WRITTEN TASK 1 — Condense the paragraph of the draft that begins "This draft extends an experimental protocol" into a short list that keeps its main facts.

SOURCE —
= = = = =

INTERNET-DRAFT                                                J. Salsman
Filename: <draft-salsman-www-device-upload-07.txt>         Cisco Systems
to be submitted to the W3C, HTML activity for forms          1 June 1999

               Form-based Device Input in HTML

Status of this Memo

   This draft extends an experimental protocol for the Internet
   community.  This draft does not specify an Internet standard
   of any kind.  Discussion and suggestions for improvement are
   requested.  Distribution of this memo is unlimited.

   This document is an Internet-Draft and is in full conformance
   with all provisions of Section 10 of RFC 2026.

   Internet-Drafts are working documents of the Internet Engineering
   Task Force (IETF), its areas, and its working groups.  Note that
   other groups may also distribute working documents as
   Internet-Drafts.

   Internet-Drafts are draft documents valid for a maximum of six
   months and may be updated, replaced, or obsoleted by other
   documents at any time.  It is inappropriate to use Internet-
   Drafts as reference material or to cite them other than as
   "work in progress."

= = = = =

GIVEN RECORDS —
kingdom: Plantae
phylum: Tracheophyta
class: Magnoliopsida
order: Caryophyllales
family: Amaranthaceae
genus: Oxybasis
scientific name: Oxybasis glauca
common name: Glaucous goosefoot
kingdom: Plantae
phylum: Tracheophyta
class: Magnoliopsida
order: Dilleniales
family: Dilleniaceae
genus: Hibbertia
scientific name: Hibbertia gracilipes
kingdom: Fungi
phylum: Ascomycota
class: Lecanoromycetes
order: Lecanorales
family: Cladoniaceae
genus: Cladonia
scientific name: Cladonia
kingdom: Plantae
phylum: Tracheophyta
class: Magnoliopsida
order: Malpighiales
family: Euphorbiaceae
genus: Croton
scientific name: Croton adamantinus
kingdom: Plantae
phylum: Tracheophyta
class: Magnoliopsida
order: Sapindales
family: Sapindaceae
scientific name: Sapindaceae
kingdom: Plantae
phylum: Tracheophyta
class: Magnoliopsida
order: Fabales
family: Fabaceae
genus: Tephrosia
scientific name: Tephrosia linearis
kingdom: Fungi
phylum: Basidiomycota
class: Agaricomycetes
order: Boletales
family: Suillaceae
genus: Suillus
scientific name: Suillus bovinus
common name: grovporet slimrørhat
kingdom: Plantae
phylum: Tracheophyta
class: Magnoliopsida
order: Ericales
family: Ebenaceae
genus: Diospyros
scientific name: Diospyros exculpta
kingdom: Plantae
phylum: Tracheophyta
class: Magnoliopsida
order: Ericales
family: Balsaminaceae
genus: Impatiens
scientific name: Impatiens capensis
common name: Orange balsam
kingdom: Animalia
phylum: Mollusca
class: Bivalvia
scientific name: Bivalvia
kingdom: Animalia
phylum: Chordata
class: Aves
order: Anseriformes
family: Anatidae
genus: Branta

= = = = =

WRITTEN TASK 2 — Arrange the records from the line containing "common name: Glaucous goosefoot" through the line containing "order: Malpighiales", both included, as a Markdown table with the columns Number and Record line, one row per line and blank lines left out.

RIGHT ANSWER 1 —
- It extends an experimental protocol for the Internet community.
- It does not specify an Internet standard of any kind.
- Discussion and suggestions for improvement are requested.
- Distribution of the memo is unlimited.

RIGHT ANSWER 2 —
| Number | Record line |
|---|---|
| 1 | common name: Glaucous goosefoot |
| 2 | kingdom: Plantae |
| 3 | phylum: Tracheophyta |
| 4 | class: Magnoliopsida |
| 5 | order: Dilleniales |
| 6 | family: Dilleniaceae |
| 7 | genus: Hibbertia |
| 8 | scientific name: Hibbertia gracilipes |
| 9 | kingdom: Fungi |
| 10 | phylum: Ascomycota |
| 11 | class: Lecanoromycetes |
| 12 | order: Lecanorales |
| 13 | family: Cladoniaceae |
| 14 | genus: Cladonia |
| 15 | scientific name: Cladonia |
| 16 | kingdom: Plantae |
| 17 | phylum: Tracheophyta |
| 18 | class: Magnoliopsida |
| 19 | order: Malpighiales |